◆ **What the task requires**
Provide an exact repetition of every entry, with no word altered.

◆ **Material for the task**
★ ★ ★

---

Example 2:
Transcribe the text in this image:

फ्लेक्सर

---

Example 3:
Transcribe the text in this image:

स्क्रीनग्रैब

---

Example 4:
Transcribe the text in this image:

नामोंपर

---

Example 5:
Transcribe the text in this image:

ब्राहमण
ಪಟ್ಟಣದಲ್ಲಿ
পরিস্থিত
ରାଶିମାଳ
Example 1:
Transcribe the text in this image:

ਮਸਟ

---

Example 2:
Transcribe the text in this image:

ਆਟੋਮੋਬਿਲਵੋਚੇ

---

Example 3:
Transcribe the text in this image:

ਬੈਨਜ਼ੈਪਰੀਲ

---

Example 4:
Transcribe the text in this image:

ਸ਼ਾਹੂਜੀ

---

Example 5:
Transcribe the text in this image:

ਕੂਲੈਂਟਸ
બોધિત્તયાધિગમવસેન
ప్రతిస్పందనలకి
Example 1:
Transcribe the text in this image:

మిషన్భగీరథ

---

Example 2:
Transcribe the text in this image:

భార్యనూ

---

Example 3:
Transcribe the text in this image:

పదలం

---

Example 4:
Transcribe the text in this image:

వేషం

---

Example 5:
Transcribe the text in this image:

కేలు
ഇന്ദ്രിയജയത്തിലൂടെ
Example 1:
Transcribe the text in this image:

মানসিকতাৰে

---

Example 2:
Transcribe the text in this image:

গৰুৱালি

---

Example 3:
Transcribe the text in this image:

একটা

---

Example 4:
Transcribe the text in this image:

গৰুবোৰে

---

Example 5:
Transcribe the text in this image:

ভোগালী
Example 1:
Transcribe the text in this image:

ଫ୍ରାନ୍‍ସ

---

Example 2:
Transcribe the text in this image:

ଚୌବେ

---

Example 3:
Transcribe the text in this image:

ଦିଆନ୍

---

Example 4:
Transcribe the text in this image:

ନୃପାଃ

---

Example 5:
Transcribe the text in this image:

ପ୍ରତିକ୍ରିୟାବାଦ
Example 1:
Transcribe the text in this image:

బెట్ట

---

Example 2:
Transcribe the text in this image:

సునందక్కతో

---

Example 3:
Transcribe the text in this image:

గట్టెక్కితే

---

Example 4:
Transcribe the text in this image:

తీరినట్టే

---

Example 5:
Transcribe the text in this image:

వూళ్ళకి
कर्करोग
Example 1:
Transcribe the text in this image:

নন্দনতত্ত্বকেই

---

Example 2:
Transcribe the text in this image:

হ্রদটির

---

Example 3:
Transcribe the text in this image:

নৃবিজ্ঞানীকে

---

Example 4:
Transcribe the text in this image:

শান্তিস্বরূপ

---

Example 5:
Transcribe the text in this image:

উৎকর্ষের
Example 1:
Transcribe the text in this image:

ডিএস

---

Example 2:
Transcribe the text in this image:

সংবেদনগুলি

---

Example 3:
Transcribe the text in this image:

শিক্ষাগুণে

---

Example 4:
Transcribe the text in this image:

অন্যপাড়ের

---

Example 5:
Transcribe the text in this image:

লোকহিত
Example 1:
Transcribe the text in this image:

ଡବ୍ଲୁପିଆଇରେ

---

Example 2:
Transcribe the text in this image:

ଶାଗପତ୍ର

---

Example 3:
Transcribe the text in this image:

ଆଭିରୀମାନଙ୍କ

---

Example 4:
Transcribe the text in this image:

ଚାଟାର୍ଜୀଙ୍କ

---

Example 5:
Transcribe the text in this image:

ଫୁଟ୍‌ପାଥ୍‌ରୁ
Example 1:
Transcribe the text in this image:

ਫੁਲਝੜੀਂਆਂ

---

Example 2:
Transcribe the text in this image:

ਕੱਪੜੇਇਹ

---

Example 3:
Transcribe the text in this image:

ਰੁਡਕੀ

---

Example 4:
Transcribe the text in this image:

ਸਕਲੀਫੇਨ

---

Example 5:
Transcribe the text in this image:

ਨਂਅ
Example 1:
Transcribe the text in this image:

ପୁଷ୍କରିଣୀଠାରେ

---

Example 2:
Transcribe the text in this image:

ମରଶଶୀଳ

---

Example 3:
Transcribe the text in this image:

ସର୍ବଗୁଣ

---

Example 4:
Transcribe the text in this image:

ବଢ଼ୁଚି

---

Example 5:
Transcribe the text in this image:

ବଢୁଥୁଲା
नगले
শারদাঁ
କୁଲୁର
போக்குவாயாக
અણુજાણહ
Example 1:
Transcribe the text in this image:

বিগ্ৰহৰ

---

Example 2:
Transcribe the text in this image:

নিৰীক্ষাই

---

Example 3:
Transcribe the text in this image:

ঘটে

★ ★ ★

◆ **Task response**
---

Example 2:
Transcribe the text in this image:

फ्लेक्सर

---

Example 3:
Transcribe the text in this image:

स्क्रीनग्रैब

---

Example 4:
Transcribe the text in this image:

नामोंपर

---

Example 5:
Transcribe the text in this image:

ब्राहमण
ಪಟ್ಟಣದಲ್ಲಿ
পরিস্থিত
ରାଶିମାଳ
Example 1:
Transcribe the text in this image:

ਮਸਟ

---

Example 2:
Transcribe the text in this image:

ਆਟੋਮੋਬਿਲਵੋਚੇ

---

Example 3:
Transcribe the text in this image:

ਬੈਨਜ਼ੈਪਰੀਲ

---

Example 4:
Transcribe the text in this image:

ਸ਼ਾਹੂਜੀ

---

Example 5:
Transcribe the text in this image:

ਕੂਲੈਂਟਸ
બોધિત્તયાધિગમવસેન
ప్రతిస్పందనలకి
Example 1:
Transcribe the text in this image:

మిషన్భగీరథ

---

Example 2:
Transcribe the text in this image:

భార్యనూ

---

Example 3:
Transcribe the text in this image:

పదలం

---

Example 4:
Transcribe the text in this image:

వేషం

---

Example 5:
Transcribe the text in this image:

కేలు
ഇന്ദ്രിയജയത്തിലൂടെ
Example 1:
Transcribe the text in this image:

মানসিকতাৰে

---

Example 2:
Transcribe the text in this image:

গৰুৱালি

---

Example 3:
Transcribe the text in this image:

একটা

---

Example 4:
Transcribe the text in this image:

গৰুবোৰে

---

Example 5:
Transcribe the text in this image:

ভোগালী
Example 1:
Transcribe the text in this image:

ଫ୍ରାନ୍‍ସ

---

Example 2:
Transcribe the text in this image:

ଚୌବେ

---

Example 3:
Transcribe the text in this image:

ଦିଆନ୍

---

Example 4:
Transcribe the text in this image:

ନୃପାଃ

---

Example 5:
Transcribe the text in this image:

ପ୍ରତିକ୍ରିୟାବାଦ
Example 1:
Transcribe the text in this image:

బెట్ట

---

Example 2:
Transcribe the text in this image:

సునందక్కతో

---

Example 3:
Transcribe the text in this image:

గట్టెక్కితే

---

Example 4:
Transcribe the text in this image:

తీరినట్టే

---

Example 5:
Transcribe the text in this image:

వూళ్ళకి
कर्करोग
Example 1:
Transcribe the text in this image:

নন্দনতত্ত্বকেই

---

Example 2:
Transcribe the text in this image:

হ্রদটির

---

Example 3:
Transcribe the text in this image:

নৃবিজ্ঞানীকে

---

Example 4:
Transcribe the text in this image:

শান্তিস্বরূপ

---

Example 5:
Transcribe the text in this image:

উৎকর্ষের
Example 1:
Transcribe the text in this image:

ডিএস

---

Example 2:
Transcribe the text in this image:

সংবেদনগুলি

---

Example 3:
Transcribe the text in this image:

শিক্ষাগুণে

---

Example 4:
Transcribe the text in this image:

অন্যপাড়ের

---

Example 5:
Transcribe the text in this image:

লোকহিত
Example 1:
Transcribe the text in this image:

ଡବ୍ଲୁପିଆଇରେ

---

Example 2:
Transcribe the text in this image:

ଶାଗପତ୍ର

---

Example 3:
Transcribe the text in this image:

ଆଭିରୀମାନଙ୍କ

---

Example 4:
Transcribe the text in this image:

ଚାଟାର୍ଜୀଙ୍କ

---

Example 5:
Transcribe the text in this image:

ଫୁଟ୍‌ପାଥ୍‌ରୁ
Example 1:
Transcribe the text in this image:

ਫੁਲਝੜੀਂਆਂ

---

Example 2:
Transcribe the text in this image:

ਕੱਪੜੇਇਹ

---

Example 3:
Transcribe the text in this image:

ਰੁਡਕੀ

---

Example 4:
Transcribe the text in this image:

ਸਕਲੀਫੇਨ

---

Example 5:
Transcribe the text in this image:

ਨਂਅ
Example 1:
Transcribe the text in this image:

ପୁଷ୍କରିଣୀଠାରେ

---

Example 2:
Transcribe the text in this image:

ମରଶଶୀଳ

---

Example 3:
Transcribe the text in this image:

ସର୍ବଗୁଣ

---

Example 4:
Transcribe the text in this image:

ବଢ଼ୁଚି

---

Example 5:
Transcribe the text in this image:

ବଢୁଥୁଲା
नगले
শারদাঁ
କୁଲୁର
போக்குவாயாக
અણુજાણહ
Example 1:
Transcribe the text in this image:

বিগ্ৰহৰ

---

Example 2:
Transcribe the text in this image:

নিৰীক্ষাই

---

Example 3:
Transcribe the text in this image:

ঘটে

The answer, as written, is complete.